Heidel receives a separate commission for LTC insurance he places, sharing the usual 10% of the commission with his broker-dealer. He fully discloses this to his clients, who understand they are free to implement his insurance recommendations elsewhere. Heidel sells little insurance other than LTC because the age bracket of most of his clients precludes the need for life insurance.
So the new client has had an initial plan done, has had his money placed with a separate account manager, and has purchased LTC insurance-what next? In addition to the other steps in the planning process, Heidel is big on constant communication with clients. "I make an effort to touch base monthly by telephone or e-mail. We communicate on all kinds of issues, including a client's occasional call to get permission to buy a hot tub. Depending on how close they are, we meet face-to-face every six months to a year to update their financial plan." He no longer puts out a newsletter though, because if he does it under the Five Rivers name, he can't talk about investment returns.
This is one aspect of the only problem he's got-being accountable to two regulatory bodies, the state of Maryland Securities Division and the NASD. How much of a penalty is this? "On the BD side, I've got to pay $800 a year for my IAR, registered rep and branch office registrations, while also satisfying continuing ed requirements. But my BD's compliance department takes care of most of the associated paperwork for me, keeps me apprised of when I need to take a course to get certain CEs or update my Series 6, 26 or 66 licenses, and they take the licensing fee off my 90% cut." On the Maryland side, he must file his ADV and pay his $400 fee each year like any other independent RIA.
While perhaps not as burdensome as it first sounds, Heidel still doesn't like some aspects of this dual arrangement. "I live in fear of a state audit for my individual firm RIA-not for reason of wrongdoing, but just for the aggravation it would surely entail. I am a one-man operation, and time is everything." But Heidel nonetheless persists in his dual registration. "The biggest advantage is my flexibility to serve anyone who walks through door."
So, bottom line, Heidel's business model works well for him. Although he has some costs associated with his independent RIA and his overall profit margin isn't quite the 90% it is on the BD side of his business, it's certainly much higher than the 40% to 50% margin of most independent advisors, as noted in the Financial Planning Association's 2002 Financial Performance Study of Financial Advisory Practices. Perhaps this is a model other advisors should also be considering.

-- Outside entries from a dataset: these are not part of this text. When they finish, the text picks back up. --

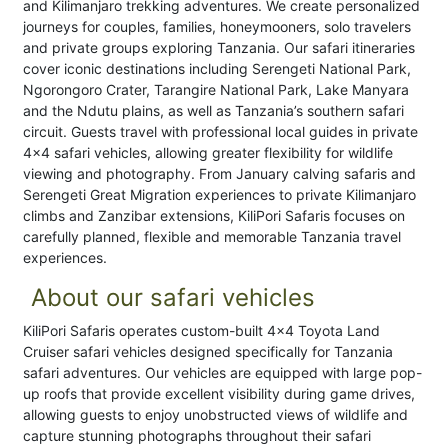
and Kilimanjaro trekking adventures. We create personalized
journeys for couples, families, honeymooners, solo travelers
and private groups exploring Tanzania. Our safari itineraries
cover iconic destinations including Serengeti National Park,
Ngorongoro Crater, Tarangire National Park, Lake Manyara
and the Ndutu plains, as well as Tanzania’s southern safari
circuit. Guests travel with professional local guides in private
4x4 safari vehicles, allowing greater flexibility for wildlife
viewing and photography. From January calving safaris and
Serengeti Great Migration experiences to private Kilimanjaro
climbs and Zanzibar extensions, KiliPori Safaris focuses on
carefully planned, flexible and memorable Tanzania travel
experiences.
About our safari vehicles
KiliPori Safaris operates custom-built 4x4 Toyota Land
Cruiser safari vehicles designed specifically for Tanzania
safari adventures. Our vehicles are equipped with large pop-
up roofs that provide excellent visibility during game drives,
allowing guests to enjoy unobstructed views of wildlife and
capture stunning photographs throughout their safari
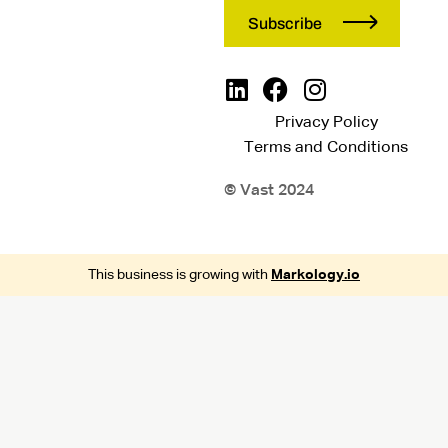
Privacy Policy
Terms and Conditions
© Vast 2024
This business is growing with
Markology.io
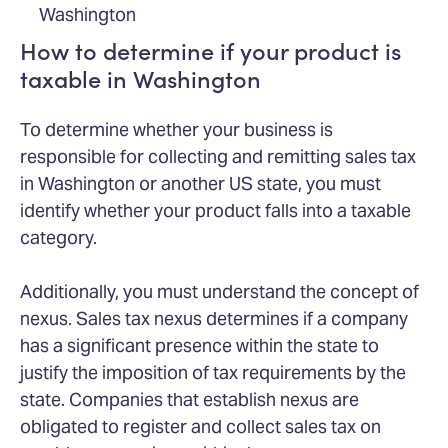
Washington
How to determine if your product is
taxable in Washington
To determine whether your business is
responsible for collecting and remitting sales tax
in Washington or another US state, you must
identify whether your product falls into a taxable
category.
Additionally, you must understand the concept of
nexus. Sales tax nexus determines if a company
has a significant presence within the state to
justify the imposition of tax requirements by the
state. Companies that establish nexus are
obligated to register and collect sales tax on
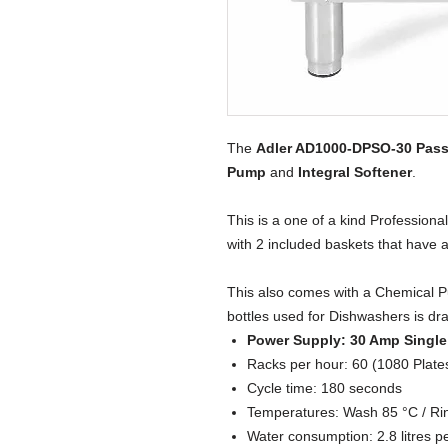
The
Adler AD1000-DPSO-30 Pas
Pump
and
Integral
Softener
.
This is a one of a kind Professio
with 2 included baskets that have
This also comes with a Chemical P
bottles used for Dishwashers is dr
Power Supply: 30 Amp Singl
Racks per hour: 60 (1080 Plate
Cycle time: 180 seconds
Temperatures: Wash 85 °C / Ri
Water consumption: 2.8 litres p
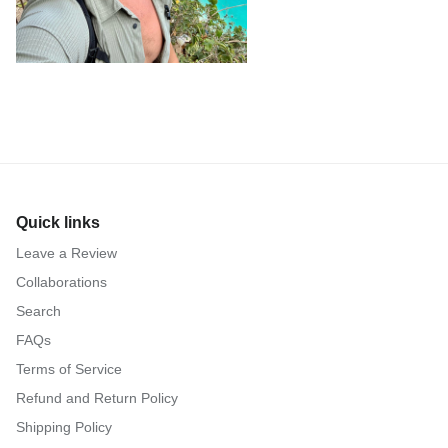
Quick links
Leave a Review
Collaborations
Search
FAQs
Terms of Service
Refund and Return Policy
Shipping Policy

The only hesitation Heidel has, aside from the dual registration aspect, is how suitable this model will be as he grows his firm. "At some critical size, it may no longer make sense to pay the 10%. I would try to negotiate a lower number or look for a better deal with a different BD," says Heidel. He's still sure he doesn't want the administrative and back-office headaches that most independent RIAs seem quite willing to accept.